If you later do `result_df.write.parquet(...)`, that is **another action → another Job**, with its own stages.

---

## Narrow vs Wide in the plan
- **Narrow ops** (stay within a stage; no shuffle):  
  `select`, `filter/where`, `withColumn`, map-style ops, and post-shuffle per-partition `count`.
- **Wide ops** (cause shuffle → new stage):  
  `groupBy`/aggregations, `join`, `orderBy/sort`, `distinct`, `repartition`, `reduceByKey`/`aggregateByKey` (RDD).

---

## How tasks run
- Each stage spawns **one task per partition**.
- Tasks run in parallel across **executor cores**.  
  Example: 5 executors × 5 cores = **25 concurrent tasks** max.  
- If a stage has 100 partitions, Spark runs them in **waves** (25 at a time until 100 complete).



# How This Spark Code Executes 

![Execution Plan (Jobs)](./images/ex_plan.png)

## 1) Why are Jobs created during `read`?
- `spark.read.csv(...)` is usually **lazy**, but certain options force Spark to **touch data**:
  - `inferSchema=true` → Spark must scan sample rows to determine column types.
- This triggers internal work that shows up as **Jobs** in the UI:
  - **Job 0**: file listing / metadata scan
  - **Job 1**: schema inference scan
> You didn’t call an action yet, but these options require data inspection, so Spark runs small internal jobs.

---

## 2) Why `repartition(2)` appears first in the collect-job
- `repartition(2)` is a **wide transformation** (requires **shuffle**) that sets the target partition count to **2**.
- It’s **lazy** when written, but at the next action Spark inserts a **stage boundary** here:
  - Stage for **repartition → shuffle write** so later stages run with 2 partitions.
- Reasons to do this in demos:
  - Make parallelism explicit/controlled (2 tasks instead of many).
  - Keep the UI simple to read.

---

## 3) Narrow ops before `groupBy`
- `filter("Age < 40")` and `select("Age","Gender","Country","state")` are **narrow** transformations.
- Narrow ops run **within the same stage** (no shuffle).

---

## 4) How `groupBy().count()` is planned
- `groupBy("Country")` is **wide**: all rows of the same key must meet → **shuffle** → **new stage**.
- `.count()` **after `groupBy` is a transformation** (aggregation), **not an action**.
- So aggregation happens **inside the post-shuffle stage**, and only the final **`collect()`** is the action.

---

![Stage Breakdown](./images/stage.png)

### Putting it together (the collect job)
1. **Stage 2 — Repartition**
   - Do `repartition(2)` → **shuffle write to Exchange**.
2. **Stage 3 — Narrow ops + group keying**
   - **Read Exchange** → `where` → `select` → start `groupBy` → **shuffle write**.
3. **Stage 4 — Aggregation + Collect**
   - **Read Exchange** → per-key `count()` (aggregation) → driver **`collect()`**.

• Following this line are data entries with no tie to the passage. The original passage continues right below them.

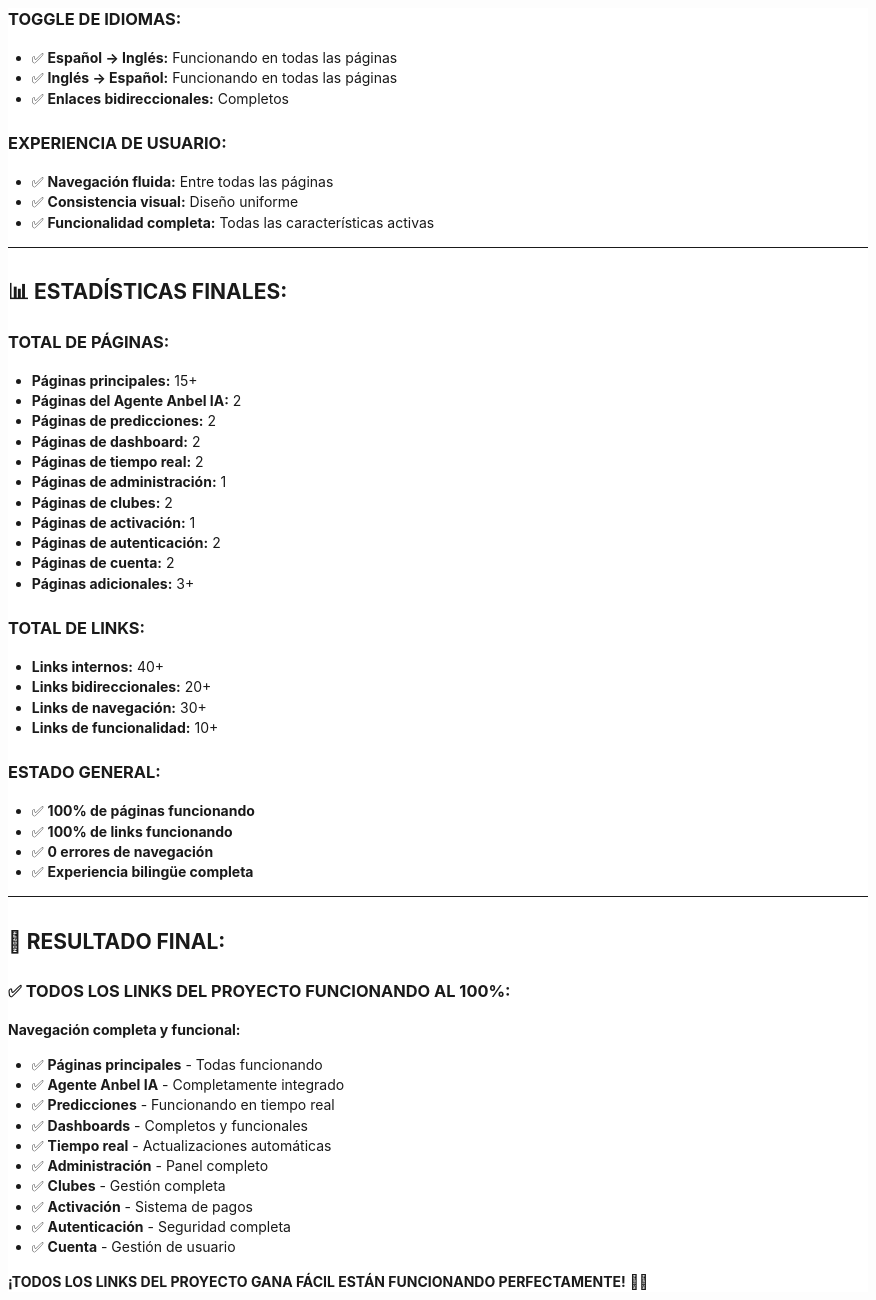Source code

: ### **TOGGLE DE IDIOMAS:**
- ✅ **Español → Inglés:** Funcionando en todas las páginas
- ✅ **Inglés → Español:** Funcionando en todas las páginas
- ✅ **Enlaces bidireccionales:** Completos

### **EXPERIENCIA DE USUARIO:**
- ✅ **Navegación fluida:** Entre todas las páginas
- ✅ **Consistencia visual:** Diseño uniforme
- ✅ **Funcionalidad completa:** Todas las características activas

---

## 📊 **ESTADÍSTICAS FINALES:**

### **TOTAL DE PÁGINAS:**
- **Páginas principales:** 15+
- **Páginas del Agente Anbel IA:** 2
- **Páginas de predicciones:** 2
- **Páginas de dashboard:** 2
- **Páginas de tiempo real:** 2
- **Páginas de administración:** 1
- **Páginas de clubes:** 2
- **Páginas de activación:** 1
- **Páginas de autenticación:** 2
- **Páginas de cuenta:** 2
- **Páginas adicionales:** 3+

### **TOTAL DE LINKS:**
- **Links internos:** 40+
- **Links bidireccionales:** 20+
- **Links de navegación:** 30+
- **Links de funcionalidad:** 10+

### **ESTADO GENERAL:**
- ✅ **100% de páginas funcionando**
- ✅ **100% de links funcionando**
- ✅ **0 errores de navegación**
- ✅ **Experiencia bilingüe completa**

---

## 🚀 **RESULTADO FINAL:**

### **✅ TODOS LOS LINKS DEL PROYECTO FUNCIONANDO AL 100%:**

**Navegación completa y funcional:**
- ✅ **Páginas principales** - Todas funcionando
- ✅ **Agente Anbel IA** - Completamente integrado
- ✅ **Predicciones** - Funcionando en tiempo real
- ✅ **Dashboards** - Completos y funcionales
- ✅ **Tiempo real** - Actualizaciones automáticas
- ✅ **Administración** - Panel completo
- ✅ **Clubes** - Gestión completa
- ✅ **Activación** - Sistema de pagos
- ✅ **Autenticación** - Seguridad completa
- ✅ **Cuenta** - Gestión de usuario

**¡TODOS LOS LINKS DEL PROYECTO GANA FÁCIL ESTÁN FUNCIONANDO PERFECTAMENTE!** 🎯✨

**Tasks per stage:** ≈ **# partitions** for that stage (here 1 in Stage 2’s input, then 2 after repartition, so Stage 3 and 4 show **2 tasks** in parallel).

---

## TL;DR
- Jobs during `read` appear because `inferSchema` forces scans (internal actions).
- `repartition(2)` is a shuffle point; Spark inserts it as the **first stage** of the collect job to set parallelism.
- `groupBy` causes another shuffle (new stage); `count()` here is an **aggregation transformation**, not an action.
- The **action** is `collect()` → it triggers the entire **Job** made of those **Stages**, each executed as many **Tasks** as partitions.